Highlights - April 2000
Oceanic cold episode conditions have weakened
across the tropical Pacific during the past few months, but the atmospheric circulation
continues to reflect mature cold episode conditions. Sea surface temperatures (SST)
remained more than 1.0°C below normal across the central equatorial Pacific between
160°E and 160°W (Fig. T18). However, above-average SSTs
were observed in the eastern Pacific during April (Fig. T18, Table T2). The SST indices in all four Niño regions increased
during April (Table T2), with positive indices recorded in
the Niño 1+2 region for the first time since March 1999, and in the Niño 3 region for
the first time since May 1998 (Fig.
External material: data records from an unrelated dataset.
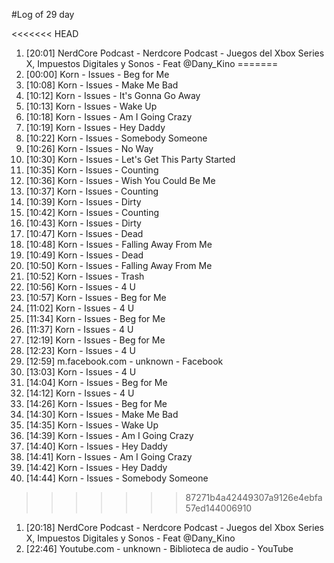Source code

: #Log of 29 day

<<<<<<< HEAD
1. [20:01] NerdCore Podcast - Nerdcore Podcast - Juegos del Xbox Series X, Impuestos Digitales y Sonos - Feat @Dany_Kino
=======
1. [00:00] Korn - Issues - Beg for Me
1. [10:08] Korn - Issues - Make Me Bad
1. [10:12] Korn - Issues - It's Gonna Go Away
1. [10:13] Korn - Issues - Wake Up
1. [10:18] Korn - Issues - Am I Going Crazy
1. [10:19] Korn - Issues - Hey Daddy
1. [10:22] Korn - Issues - Somebody Someone
1. [10:26] Korn - Issues - No Way
1. [10:30] Korn - Issues - Let's Get This Party Started
1. [10:35] Korn - Issues - Counting
1. [10:36] Korn - Issues - Wish You Could Be Me
1. [10:37] Korn - Issues - Counting
1. [10:39] Korn - Issues - Dirty
1. [10:42] Korn - Issues - Counting
1. [10:43] Korn - Issues - Dirty
1. [10:47] Korn - Issues - Dead
1. [10:48] Korn - Issues - Falling Away From Me
1. [10:49] Korn - Issues - Dead
1. [10:50] Korn - Issues - Falling Away From Me
1. [10:52] Korn - Issues - Trash
1. [10:56] Korn - Issues - 4 U
1. [10:57] Korn - Issues - Beg for Me
1. [11:02] Korn - Issues - 4 U
1. [11:34] Korn - Issues - Beg for Me
1. [11:37] Korn - Issues - 4 U
1. [12:19] Korn - Issues - Beg for Me
1. [12:23] Korn - Issues - 4 U
1. [12:59] m.facebook.com - unknown - Facebook
1. [13:03] Korn - Issues - 4 U
1. [14:04] Korn - Issues - Beg for Me
1. [14:12] Korn - Issues - 4 U
1. [14:26] Korn - Issues - Beg for Me
1. [14:30] Korn - Issues - Make Me Bad
1. [14:35] Korn - Issues - Wake Up
1. [14:39] Korn - Issues - Am I Going Crazy
1. [14:40] Korn - Issues - Hey Daddy
1. [14:41] Korn - Issues - Am I Going Crazy
1. [14:42] Korn - Issues - Hey Daddy
1. [14:44] Korn - Issues - Somebody Someone
>>>>>>> 87271b4a42449307a9126e4ebfa57ed144006910
1. [20:18] NerdCore Podcast - Nerdcore Podcast - Juegos del Xbox Series X, Impuestos Digitales y Sonos - Feat @Dany_Kino
1. [22:46] Youtube.com - unknown - Biblioteca de audio - YouTube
T5).
The oceanic thermocline remained much deeper than normal in the west-central and
western Pacific during April and also deepened in the eastern Pacific (Fig. T15). In the west oceanic temperatures were more than
5.0°C above normal during April at thermocline depth (Fig. T17).
Across the east-central and eastern Pacific, the deepening thermocline has resulted in a
lessening of negative temperature anomalies at thermocline depth, with temperatures more
than 2.0°C below normal observed only between 110°W and 140°W during the month (Fig. T17).
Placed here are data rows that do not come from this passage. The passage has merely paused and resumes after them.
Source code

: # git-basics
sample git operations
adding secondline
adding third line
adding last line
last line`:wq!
The pattern of tropical convection during April [as inferred from anomalous outgoing
longwave radiation (OLR)] remained consistent with ongoing cold episode conditions, and
featured suppressed convection over the western and central equatorial Pacific and
enhanced convection over Indonesia and the Indian Ocean (Fig. T25).
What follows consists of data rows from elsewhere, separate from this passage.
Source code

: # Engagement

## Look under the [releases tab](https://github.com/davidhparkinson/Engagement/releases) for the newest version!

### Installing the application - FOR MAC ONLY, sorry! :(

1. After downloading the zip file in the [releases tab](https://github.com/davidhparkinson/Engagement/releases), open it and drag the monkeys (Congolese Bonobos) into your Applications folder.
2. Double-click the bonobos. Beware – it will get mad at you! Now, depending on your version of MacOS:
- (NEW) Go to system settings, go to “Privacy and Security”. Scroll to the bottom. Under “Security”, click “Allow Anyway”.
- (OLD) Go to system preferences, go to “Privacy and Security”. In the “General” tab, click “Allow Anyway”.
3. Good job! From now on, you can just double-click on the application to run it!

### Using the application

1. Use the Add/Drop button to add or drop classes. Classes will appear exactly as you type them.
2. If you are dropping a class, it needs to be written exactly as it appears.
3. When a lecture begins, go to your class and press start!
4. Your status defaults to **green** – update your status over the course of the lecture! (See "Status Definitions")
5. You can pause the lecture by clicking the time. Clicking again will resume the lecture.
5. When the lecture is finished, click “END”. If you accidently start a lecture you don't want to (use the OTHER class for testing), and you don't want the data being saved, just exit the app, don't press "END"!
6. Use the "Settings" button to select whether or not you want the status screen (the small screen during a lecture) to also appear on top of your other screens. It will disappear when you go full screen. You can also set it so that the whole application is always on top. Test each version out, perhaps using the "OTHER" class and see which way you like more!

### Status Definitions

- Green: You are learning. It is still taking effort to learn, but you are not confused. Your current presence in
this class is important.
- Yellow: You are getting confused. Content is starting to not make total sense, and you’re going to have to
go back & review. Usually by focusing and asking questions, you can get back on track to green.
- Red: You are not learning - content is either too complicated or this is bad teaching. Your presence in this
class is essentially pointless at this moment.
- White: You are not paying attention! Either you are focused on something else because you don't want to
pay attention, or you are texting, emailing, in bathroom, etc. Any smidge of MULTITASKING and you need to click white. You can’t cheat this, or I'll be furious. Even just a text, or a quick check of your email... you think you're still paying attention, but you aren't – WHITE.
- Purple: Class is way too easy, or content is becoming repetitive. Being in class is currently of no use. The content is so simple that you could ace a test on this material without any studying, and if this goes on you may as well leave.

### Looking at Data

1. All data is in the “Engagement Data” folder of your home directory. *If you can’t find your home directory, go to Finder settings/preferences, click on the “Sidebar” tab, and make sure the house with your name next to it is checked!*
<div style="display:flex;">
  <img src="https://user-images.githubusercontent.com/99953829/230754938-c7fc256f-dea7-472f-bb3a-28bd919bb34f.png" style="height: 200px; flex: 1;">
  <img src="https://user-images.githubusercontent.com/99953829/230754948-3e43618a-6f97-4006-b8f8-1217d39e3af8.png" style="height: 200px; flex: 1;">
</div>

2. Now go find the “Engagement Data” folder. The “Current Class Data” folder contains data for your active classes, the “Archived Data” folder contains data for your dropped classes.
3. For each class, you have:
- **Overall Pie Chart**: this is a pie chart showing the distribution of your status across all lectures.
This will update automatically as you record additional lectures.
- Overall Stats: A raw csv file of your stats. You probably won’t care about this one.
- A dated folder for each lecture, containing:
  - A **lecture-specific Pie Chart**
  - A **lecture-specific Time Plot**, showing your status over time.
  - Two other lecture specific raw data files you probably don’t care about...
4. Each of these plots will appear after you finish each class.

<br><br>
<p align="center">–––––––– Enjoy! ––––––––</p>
This pattern has persisted since the onset of cold episode conditions in late May 1998 (Fig. T8). Elsewhere, the Atlantic ITCZ was enhanced from
northeastern Brazil to southwestern Africa during the month (Fig.
The pattern of tropical convection over the central and western Pacific was again
accompanied by an enhanced Walker circulation across the central equatorial Pacific (Fig. T29), with low-level (850 hPa) easterly wind anomalies
across the central and western tropical Pacific greater than 6 m s-1 between
140°E and 170°W (Fig. T20). At upper-levels (200-hPa),
troughs were observed over the low-latitudes of the central Pacific in both hemispheres,
with amplified subtropical ridges dominating most of the remainder of both hemispheres (Fig. T22).
The sea level pressure (SLP) pattern across the Tropics during April featured positive
anomalies across the tropical central and eastern Pacific and negative anomalies over the
Indian Ocean and Indonesia (Fig. T19). This pattern is
consistent with ongoing cold episodes, and was associated with positive values of both the
Southern Oscillation Index (1.2)(SOI) (Table T1, Fig. T1) and the equatorial SOI (2.2) (Fig.